ProMIL: Probabilistic Multiple Instance Learning for Medical Imaging
This addresses the problem of more accurate weakly-supervised learning for medical imaging tasks, but it is incremental as it builds on existing instance-based MIL methods.
The paper tackles the problem of Multiple Instance Learning (MIL) in medical imaging, where standard models assume a bag is positive if at least one instance is positive, which does not hold in many real-life scenarios requiring a certain percentage of positive instances. The result is that ProMIL, a method based on deep neural networks and Bernstein polynomial estimation, outperforms standard instance-based MIL in real-world medical applications.
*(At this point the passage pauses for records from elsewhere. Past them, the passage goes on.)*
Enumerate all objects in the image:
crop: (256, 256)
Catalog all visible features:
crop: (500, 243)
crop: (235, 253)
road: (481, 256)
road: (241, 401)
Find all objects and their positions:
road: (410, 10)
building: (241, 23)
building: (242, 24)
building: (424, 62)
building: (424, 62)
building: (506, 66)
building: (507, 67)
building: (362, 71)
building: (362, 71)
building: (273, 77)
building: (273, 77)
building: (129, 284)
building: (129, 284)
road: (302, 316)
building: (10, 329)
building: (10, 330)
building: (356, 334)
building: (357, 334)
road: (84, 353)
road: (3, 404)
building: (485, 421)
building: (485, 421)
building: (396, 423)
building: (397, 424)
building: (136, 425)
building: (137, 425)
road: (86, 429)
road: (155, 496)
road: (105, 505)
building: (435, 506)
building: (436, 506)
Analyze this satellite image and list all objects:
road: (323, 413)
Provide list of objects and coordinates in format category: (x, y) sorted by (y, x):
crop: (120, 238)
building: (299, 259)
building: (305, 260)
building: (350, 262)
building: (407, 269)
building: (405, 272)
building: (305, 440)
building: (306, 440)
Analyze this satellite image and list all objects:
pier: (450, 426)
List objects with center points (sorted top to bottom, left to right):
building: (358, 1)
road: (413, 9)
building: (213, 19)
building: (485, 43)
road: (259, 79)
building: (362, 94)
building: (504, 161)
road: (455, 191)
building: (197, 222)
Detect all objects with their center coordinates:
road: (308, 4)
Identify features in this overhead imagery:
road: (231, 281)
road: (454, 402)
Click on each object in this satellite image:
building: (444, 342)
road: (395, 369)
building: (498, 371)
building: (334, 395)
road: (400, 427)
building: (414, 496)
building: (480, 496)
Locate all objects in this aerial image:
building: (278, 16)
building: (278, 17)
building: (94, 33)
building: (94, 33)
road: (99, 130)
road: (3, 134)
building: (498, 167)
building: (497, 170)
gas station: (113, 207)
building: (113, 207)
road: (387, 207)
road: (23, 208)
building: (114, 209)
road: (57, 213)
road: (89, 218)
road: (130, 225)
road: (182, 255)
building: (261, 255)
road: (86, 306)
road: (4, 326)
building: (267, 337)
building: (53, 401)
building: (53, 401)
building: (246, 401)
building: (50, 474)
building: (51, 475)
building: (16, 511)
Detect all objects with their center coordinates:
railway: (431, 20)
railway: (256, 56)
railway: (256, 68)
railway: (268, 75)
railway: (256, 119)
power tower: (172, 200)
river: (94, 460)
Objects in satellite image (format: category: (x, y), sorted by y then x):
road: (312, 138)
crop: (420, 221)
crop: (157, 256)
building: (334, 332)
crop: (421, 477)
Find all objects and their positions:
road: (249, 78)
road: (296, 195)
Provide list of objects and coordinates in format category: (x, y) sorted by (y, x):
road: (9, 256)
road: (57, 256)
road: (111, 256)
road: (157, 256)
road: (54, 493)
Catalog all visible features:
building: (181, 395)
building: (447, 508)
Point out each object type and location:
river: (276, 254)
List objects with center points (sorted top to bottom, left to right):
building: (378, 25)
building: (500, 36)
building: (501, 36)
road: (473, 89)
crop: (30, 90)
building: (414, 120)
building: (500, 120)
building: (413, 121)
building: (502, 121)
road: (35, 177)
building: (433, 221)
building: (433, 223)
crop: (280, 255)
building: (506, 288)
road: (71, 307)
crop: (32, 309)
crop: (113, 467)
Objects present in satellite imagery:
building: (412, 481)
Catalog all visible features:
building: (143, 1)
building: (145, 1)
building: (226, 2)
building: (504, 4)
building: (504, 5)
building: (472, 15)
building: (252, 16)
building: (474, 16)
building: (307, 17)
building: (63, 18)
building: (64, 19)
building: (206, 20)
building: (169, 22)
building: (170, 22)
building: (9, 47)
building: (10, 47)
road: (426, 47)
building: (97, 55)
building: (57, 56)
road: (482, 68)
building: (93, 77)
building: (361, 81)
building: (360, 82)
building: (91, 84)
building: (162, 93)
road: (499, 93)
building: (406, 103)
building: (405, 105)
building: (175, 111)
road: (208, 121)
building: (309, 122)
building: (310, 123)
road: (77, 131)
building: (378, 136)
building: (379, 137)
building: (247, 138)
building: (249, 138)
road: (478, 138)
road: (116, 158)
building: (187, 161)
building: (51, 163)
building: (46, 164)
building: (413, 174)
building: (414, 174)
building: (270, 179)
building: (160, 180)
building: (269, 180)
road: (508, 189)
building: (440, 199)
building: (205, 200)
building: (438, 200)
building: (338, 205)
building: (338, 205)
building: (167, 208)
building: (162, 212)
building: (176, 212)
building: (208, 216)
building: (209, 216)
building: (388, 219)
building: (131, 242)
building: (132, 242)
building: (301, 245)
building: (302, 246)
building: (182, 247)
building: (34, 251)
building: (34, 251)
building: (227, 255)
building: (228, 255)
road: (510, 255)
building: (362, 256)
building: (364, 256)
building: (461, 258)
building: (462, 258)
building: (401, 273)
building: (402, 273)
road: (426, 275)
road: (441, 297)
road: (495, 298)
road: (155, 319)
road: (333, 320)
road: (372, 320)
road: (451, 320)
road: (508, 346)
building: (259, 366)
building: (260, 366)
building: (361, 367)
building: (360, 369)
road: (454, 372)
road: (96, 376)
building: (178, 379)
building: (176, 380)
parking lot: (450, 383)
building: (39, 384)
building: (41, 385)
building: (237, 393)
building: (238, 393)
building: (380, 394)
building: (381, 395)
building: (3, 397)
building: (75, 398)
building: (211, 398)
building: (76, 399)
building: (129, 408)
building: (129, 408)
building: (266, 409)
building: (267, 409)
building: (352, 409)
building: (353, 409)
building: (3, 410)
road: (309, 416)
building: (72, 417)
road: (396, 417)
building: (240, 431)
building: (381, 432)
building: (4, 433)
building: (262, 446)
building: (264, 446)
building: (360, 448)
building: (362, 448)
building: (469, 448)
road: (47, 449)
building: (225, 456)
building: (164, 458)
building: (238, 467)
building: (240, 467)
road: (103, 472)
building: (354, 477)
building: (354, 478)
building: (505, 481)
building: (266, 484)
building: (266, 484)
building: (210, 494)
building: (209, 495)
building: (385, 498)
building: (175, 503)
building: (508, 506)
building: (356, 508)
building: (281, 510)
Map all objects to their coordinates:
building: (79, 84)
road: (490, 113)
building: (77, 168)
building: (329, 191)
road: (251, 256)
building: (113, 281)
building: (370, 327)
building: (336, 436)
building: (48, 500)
Multiple Instance Learning (MIL) is a weakly-supervised problem in which one label is assigned to the whole bag of instances. An important class of MIL models is instance-based, where we first classify instances and then aggregate those predictions to obtain a bag label. The most common MIL model is when we consider a bag as positive if at least one of its instances has a positive label. However, this reasoning does not hold in many real-life scenarios, where the positive bag label is often a consequence of a certain percentage of positive instances. To address this issue, we introduce a dedicated instance-based method called ProMIL, based on deep neural networks and Bernstein polynomial estimation. An important advantage of ProMIL is that it can automatically detect the optimal percentage level for decision-making. We show that ProMIL outperforms standard instance-based MIL in real-world medical applications. We make the code available.